The S&P/ASX 200 Index (ASX: XJO) fell 0.8% today to 5,876 points.
Here are some of the main highlights from the ASX 200:
Afterpay Ltd (ASX: APT)
The Afterpay share price fell around 6% today after the buy now, pay later company announced that its chief financial officer (CFO), Luke Bortoli, would be leaving.
Afterpay said that Mr Bortoli has played a critical role in delivering the significant growth and success of the business of that period. He transformed the finance function of the company from a small cap start-up to a global market leader.
The ASX 200 share said that following discussions with Mr Bortoli regarding his future ambitions, the company went looking globally for a replacement. Rebecca Lowde will assume the role of CFO effective 6 October 2020.
Rebecca Lowde has been the CEO and CFO of Salmat for a combined six years and she was also the CFO of fintech business Bravura Solutions Ltd (ASX: BVS).
Afterpay CEO and managing director Anthony Eisen said: "Luke has made a transformational contribution to Afterpay in its highly crucial years. He has built a world class finance function that has grown from a small number of employees based in Australia to a high performing team operating across multiple regions and functions.
"Luke has worked tirelessly as a partner to the executive leadership team and been integral in driving our strong performance trajectory and expansion into new regions, while ensuring we had the right capital structure and investor base to achieve our strategic objectives."
The ASX 200 share also announced that it has appointed Meahan Callaghan as chief people officer and Mark Teperson as chief strategy officer.
Washington H. Soul Pattinson and Co. Ltd (ASX: SOL) FY20 result
The Soul Patts report was covered here. The Soul Patts share price rose around 1% today in reaction to the result.
There were a number of interesting pieces in the report from the ASX 200 share.
Regular profit after tax was down 44.7% because of lower coal prices and lower demand with New Hope Corporation Limited (ASX: NHC) and COVID-19 impacts on construction with Brickworks Limited (ASX: BKW).
Statutory profit after tax increased by 284.3% to $953 million largely due to the accounting profit from the merger involving TPG Telecom Ltd (ASX: TPG).
The net cash flows from investments of the ASX 200 share increased by 48.8% to $252.3 million thanks to the special dividend declared and paid by TPG.
Soul Patts' net asset value (pre-tax) decreased by 5.3% to $5.2 billion. The net asset value decline of 5.3% was 6.9% better than the S&P/ASX All Ordinaries Index (ASX: XAO) decline of 12.2% over the year to 31 July 2020.
The Soul Patts directors decided to declare a final dividend of 35 cents per share, which was an increase of 2.9% compared to last year's final dividend. That brought the total dividend for FY20 up to 60 cents per share – an increase of 3.4%.
Brickworks
Brickworks also announced its FY20 result today. The Brickworks share price fell 1%.

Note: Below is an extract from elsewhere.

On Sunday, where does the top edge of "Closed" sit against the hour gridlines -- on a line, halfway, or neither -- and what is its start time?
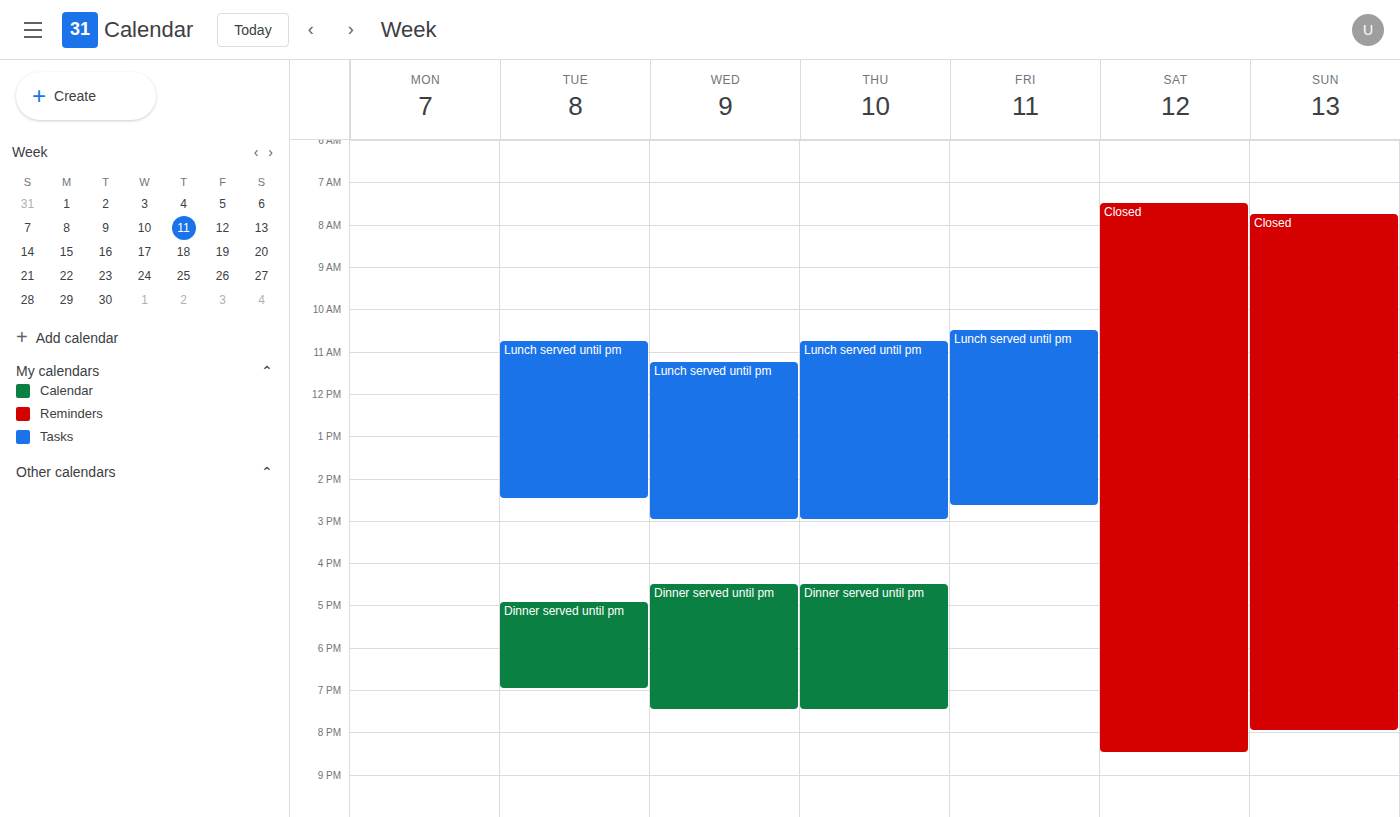
7:45 AM -- neither: three quarters of the way from the 7 AM line to the 8 AM line.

The Australian building products company said that its continuing revenue rose 4% to $953 million.
However, the ASX 200 share's underlying earnings before interest, tax, depreciation and amortisation (EBITDA) fell 19% to $281 million, underlying earnings before interest and tax (EBIT) dropped 34% to $206 million and underlying net profit after tax (NPAT) declined 38% to $146 million. Underlying earnings per share (EPS) fell 38% to 98 cents.
Profit was impacted by COVID-19 and was down from a record result last year.
However, statutory profit rose 93% to $299 million thanks to its investment in Soul Patts which benefited from the TPG merger. Brickworks also benefited from positive property revaluations with lower interest rates.
The Brickworks board decided to increased the final dividend by 3% to 39 cents per share. The full year dividend was increased by 4% to 59 cents per share.
The ASX 200 share said that the building products Australia division has seen rising orders and sales in September which reflected the various government stimulus measures.